Long ago, my wife Shannon and I lived in Houston, Texas. It was where we bought our first home. It is where our daughter was born. We have many good memories from our days in the land of bluebonnets.
There is one memory that is not so good. A cold front fell far south. Freezing temperatures gripped the land just like last week. I remember that helpless feeling. We knew it was coming three days out, but there was very little we could do. That area does not expect hard freezes.
Most Houston homes are built on a flat concrete slab. The water lines enter the house through outside walls and are run entirely through the attic above the insulation. Even though I had insulated the outdoor water line, I remember the sinking feeling when the water “went away.” There was no indication anything was wrong (other than nothing coming out of the open faucet!)
It would take 24 to 36 hrs after the warmth returned. I finally heard spraying water “from above” inside the house. As broken, frozen pipes thawed, the water finally flowed, but in places you normally don’t see water flowing. It flowed from the ceiling. It flowed down the walls. It was a mess.

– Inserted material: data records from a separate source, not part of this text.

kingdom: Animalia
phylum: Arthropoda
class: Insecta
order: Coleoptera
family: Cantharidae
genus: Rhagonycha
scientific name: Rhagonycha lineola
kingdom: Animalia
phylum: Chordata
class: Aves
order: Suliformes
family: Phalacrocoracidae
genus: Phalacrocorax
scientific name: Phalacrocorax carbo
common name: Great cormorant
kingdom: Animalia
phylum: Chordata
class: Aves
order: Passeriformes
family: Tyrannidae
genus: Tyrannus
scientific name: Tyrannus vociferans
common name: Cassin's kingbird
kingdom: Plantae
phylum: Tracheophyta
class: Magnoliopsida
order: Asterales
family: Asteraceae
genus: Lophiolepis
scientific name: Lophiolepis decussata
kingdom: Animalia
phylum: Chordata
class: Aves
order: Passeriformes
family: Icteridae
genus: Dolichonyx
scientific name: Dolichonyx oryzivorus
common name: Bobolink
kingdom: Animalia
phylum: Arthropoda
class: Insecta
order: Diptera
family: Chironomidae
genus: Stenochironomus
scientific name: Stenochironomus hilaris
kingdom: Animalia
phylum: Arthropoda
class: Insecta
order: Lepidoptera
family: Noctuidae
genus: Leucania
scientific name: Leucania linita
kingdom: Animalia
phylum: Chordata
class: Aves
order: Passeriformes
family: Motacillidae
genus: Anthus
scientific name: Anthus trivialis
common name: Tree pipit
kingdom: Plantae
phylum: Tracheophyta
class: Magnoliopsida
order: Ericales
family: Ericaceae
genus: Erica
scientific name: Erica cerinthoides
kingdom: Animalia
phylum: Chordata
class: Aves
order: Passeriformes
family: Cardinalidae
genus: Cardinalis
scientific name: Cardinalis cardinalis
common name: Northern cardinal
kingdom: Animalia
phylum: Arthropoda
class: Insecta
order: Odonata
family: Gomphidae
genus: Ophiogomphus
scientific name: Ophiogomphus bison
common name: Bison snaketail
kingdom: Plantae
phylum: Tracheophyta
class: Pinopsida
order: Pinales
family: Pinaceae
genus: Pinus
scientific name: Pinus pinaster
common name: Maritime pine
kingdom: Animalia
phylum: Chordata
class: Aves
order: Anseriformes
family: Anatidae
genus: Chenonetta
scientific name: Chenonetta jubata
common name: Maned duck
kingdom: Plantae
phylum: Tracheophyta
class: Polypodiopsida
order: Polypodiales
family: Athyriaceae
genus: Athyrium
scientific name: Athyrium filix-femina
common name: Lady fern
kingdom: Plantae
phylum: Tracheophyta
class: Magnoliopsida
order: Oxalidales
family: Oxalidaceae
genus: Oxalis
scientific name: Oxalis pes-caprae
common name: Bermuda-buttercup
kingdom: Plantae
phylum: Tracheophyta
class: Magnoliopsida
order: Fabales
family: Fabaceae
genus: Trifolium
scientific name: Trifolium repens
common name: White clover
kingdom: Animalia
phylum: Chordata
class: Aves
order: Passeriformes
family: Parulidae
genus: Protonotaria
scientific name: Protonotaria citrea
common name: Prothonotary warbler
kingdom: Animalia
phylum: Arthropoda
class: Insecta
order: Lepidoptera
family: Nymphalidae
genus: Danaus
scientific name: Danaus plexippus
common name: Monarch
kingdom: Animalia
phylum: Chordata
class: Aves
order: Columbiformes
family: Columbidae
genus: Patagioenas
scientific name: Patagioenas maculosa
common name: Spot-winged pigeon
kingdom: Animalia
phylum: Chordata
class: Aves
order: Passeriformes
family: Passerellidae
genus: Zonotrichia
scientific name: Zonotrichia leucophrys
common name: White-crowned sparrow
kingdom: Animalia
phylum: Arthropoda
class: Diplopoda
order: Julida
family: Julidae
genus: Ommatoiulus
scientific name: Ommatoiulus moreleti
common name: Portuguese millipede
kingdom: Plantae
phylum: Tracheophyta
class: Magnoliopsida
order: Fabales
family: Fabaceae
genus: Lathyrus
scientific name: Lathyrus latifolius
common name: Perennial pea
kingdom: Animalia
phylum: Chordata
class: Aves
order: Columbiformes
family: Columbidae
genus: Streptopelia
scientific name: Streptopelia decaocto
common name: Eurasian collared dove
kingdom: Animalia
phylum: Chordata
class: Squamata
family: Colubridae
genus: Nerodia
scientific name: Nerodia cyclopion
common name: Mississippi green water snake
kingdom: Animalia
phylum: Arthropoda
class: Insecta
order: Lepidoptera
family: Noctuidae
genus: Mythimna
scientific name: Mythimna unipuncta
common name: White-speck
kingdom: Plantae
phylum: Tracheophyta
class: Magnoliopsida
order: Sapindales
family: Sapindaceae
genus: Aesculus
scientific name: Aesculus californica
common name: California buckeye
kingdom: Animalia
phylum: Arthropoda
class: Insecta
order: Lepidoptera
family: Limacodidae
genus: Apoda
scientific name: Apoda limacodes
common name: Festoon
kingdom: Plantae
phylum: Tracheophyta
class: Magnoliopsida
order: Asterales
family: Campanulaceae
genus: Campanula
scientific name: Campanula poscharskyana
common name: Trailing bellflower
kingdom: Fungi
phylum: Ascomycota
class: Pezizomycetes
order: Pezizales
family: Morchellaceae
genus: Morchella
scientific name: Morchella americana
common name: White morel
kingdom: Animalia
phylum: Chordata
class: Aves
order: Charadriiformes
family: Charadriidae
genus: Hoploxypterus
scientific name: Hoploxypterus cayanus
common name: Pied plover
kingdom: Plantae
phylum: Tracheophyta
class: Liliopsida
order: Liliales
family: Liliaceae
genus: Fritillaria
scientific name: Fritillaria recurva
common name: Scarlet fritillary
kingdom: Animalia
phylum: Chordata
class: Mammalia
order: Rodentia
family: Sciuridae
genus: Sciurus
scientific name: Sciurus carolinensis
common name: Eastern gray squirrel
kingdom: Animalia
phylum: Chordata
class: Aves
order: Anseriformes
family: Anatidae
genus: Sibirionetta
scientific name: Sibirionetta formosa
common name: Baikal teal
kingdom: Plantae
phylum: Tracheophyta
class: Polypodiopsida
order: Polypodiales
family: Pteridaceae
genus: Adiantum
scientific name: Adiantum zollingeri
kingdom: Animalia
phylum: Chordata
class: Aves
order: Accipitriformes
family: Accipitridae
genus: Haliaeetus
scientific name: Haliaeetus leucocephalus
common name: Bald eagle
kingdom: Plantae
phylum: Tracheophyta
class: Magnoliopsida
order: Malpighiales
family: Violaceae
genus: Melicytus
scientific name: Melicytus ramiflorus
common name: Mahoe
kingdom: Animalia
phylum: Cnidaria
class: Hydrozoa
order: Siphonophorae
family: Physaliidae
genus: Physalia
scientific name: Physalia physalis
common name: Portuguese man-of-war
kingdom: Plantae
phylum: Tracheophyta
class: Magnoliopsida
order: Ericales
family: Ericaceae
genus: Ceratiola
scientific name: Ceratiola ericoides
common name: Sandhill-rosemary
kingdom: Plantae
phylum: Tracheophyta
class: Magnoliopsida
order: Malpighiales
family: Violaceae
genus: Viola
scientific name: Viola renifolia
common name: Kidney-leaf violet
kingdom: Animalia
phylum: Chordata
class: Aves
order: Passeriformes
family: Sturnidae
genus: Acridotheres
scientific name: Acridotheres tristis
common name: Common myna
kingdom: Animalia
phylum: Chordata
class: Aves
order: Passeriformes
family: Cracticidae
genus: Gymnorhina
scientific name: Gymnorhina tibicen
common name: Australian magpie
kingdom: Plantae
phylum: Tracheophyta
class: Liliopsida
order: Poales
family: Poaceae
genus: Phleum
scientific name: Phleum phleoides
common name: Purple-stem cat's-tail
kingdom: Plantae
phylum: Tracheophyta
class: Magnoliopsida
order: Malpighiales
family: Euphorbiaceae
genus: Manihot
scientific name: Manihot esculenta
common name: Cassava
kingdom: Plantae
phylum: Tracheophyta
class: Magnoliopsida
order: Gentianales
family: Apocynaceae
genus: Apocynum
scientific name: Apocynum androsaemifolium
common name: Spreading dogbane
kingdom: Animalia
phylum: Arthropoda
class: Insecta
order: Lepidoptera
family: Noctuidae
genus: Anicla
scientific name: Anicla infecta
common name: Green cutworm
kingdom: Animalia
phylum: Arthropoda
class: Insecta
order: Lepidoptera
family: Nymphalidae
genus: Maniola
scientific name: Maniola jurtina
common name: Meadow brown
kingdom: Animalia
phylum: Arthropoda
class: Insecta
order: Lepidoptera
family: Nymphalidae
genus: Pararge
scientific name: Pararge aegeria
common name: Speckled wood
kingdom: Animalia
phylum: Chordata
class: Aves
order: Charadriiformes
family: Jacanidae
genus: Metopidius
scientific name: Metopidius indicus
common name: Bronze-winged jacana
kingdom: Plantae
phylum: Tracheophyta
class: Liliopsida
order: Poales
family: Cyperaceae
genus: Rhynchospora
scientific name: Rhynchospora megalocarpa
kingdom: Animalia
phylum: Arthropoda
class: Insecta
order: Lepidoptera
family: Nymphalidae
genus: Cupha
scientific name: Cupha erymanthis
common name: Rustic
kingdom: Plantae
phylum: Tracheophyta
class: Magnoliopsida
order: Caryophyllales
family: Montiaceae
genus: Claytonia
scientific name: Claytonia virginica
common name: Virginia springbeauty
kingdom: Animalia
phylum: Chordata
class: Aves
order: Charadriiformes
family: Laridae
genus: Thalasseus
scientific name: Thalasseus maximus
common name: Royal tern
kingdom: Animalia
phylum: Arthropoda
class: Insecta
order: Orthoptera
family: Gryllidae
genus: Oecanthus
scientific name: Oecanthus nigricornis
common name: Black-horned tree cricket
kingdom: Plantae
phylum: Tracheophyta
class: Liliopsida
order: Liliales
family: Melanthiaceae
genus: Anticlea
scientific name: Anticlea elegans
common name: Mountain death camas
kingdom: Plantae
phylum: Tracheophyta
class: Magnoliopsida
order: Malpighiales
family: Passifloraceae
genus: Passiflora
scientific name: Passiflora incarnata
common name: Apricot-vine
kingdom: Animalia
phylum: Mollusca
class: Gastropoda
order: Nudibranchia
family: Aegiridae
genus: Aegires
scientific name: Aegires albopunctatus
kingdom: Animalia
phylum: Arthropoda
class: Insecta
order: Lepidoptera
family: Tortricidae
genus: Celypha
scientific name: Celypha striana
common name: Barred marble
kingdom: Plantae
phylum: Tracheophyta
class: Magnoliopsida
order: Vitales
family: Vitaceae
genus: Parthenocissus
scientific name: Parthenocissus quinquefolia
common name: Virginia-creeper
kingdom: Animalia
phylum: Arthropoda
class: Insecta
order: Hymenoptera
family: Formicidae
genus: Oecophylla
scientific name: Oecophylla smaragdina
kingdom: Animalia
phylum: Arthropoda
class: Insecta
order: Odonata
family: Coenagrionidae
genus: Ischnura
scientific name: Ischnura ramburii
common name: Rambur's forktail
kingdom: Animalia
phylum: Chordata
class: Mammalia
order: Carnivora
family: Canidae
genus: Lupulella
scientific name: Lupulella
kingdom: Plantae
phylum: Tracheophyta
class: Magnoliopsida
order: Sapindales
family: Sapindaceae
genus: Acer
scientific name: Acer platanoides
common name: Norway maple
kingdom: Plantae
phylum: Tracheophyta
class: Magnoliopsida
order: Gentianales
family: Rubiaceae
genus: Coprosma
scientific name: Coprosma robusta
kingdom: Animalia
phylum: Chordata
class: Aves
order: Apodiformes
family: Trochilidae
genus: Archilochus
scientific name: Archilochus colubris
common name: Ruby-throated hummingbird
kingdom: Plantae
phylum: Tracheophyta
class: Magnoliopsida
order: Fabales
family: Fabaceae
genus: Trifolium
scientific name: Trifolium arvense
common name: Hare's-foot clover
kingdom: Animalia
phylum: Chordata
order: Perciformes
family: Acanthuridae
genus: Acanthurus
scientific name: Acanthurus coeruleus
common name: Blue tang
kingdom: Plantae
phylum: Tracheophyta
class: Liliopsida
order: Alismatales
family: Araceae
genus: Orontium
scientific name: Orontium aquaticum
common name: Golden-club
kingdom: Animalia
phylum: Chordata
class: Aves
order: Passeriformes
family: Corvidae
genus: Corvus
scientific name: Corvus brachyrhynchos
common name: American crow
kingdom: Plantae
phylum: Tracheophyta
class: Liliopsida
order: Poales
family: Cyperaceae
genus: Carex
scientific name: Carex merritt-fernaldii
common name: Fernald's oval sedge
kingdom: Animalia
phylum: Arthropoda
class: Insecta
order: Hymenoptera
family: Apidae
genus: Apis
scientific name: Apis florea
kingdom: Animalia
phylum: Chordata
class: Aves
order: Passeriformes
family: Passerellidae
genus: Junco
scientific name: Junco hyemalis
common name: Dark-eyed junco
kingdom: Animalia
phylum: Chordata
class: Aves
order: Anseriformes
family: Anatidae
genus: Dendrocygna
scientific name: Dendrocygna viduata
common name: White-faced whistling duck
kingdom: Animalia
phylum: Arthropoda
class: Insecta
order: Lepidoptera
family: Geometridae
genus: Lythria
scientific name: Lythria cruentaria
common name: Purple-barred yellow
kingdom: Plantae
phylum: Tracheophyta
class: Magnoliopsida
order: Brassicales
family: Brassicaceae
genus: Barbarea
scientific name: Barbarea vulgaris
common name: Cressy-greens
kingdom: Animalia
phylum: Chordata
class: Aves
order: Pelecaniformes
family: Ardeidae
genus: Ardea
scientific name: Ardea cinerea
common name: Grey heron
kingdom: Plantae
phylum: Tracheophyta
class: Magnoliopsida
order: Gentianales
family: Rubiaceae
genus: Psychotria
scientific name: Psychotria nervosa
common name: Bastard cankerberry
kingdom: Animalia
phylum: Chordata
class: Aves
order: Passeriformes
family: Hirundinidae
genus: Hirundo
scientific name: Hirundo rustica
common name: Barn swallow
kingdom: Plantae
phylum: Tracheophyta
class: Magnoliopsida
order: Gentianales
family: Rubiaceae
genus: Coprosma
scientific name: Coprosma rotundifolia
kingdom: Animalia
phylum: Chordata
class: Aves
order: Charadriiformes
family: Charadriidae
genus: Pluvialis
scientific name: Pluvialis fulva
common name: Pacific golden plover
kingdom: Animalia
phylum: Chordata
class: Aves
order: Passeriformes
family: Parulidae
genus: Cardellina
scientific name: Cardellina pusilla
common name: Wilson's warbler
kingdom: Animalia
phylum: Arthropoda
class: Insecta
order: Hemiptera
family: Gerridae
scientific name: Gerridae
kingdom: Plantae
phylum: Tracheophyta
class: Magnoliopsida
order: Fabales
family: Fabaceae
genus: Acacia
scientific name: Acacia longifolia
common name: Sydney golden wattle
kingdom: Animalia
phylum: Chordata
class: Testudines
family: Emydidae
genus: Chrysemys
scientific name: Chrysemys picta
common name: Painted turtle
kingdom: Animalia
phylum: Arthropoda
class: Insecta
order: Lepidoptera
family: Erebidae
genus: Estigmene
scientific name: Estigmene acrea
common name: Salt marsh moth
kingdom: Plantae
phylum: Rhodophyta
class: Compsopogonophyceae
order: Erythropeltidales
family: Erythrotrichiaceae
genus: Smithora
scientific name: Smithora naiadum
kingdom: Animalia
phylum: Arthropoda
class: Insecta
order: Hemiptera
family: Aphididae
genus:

I remembered that feeling as I watched the news this last week. I wondered if the same pipes we fixed over 30 years ago broke in the same places again. I wondered if neighbors were going house to house with buckets of water again. And I prayed for all the people enduring something that was “not expected.”
Our lives have become an exercise of living in the unexpected. We want things to stay predictable, but they just don’t. Well, there is one thing that is predictable. God renews repentant hearts. Don’t let Lent run past you this year. Let us all come to the cross renewed at the end of March (our Lenten Sermon Series is “ReNEWed!”) May the spiritual fountain of God’s grace be an unstoppable flow out of our hearts INTO our homes, our lives, and our world.
And instead of making a mess, may it clean up a few (in us)…that’s Lent!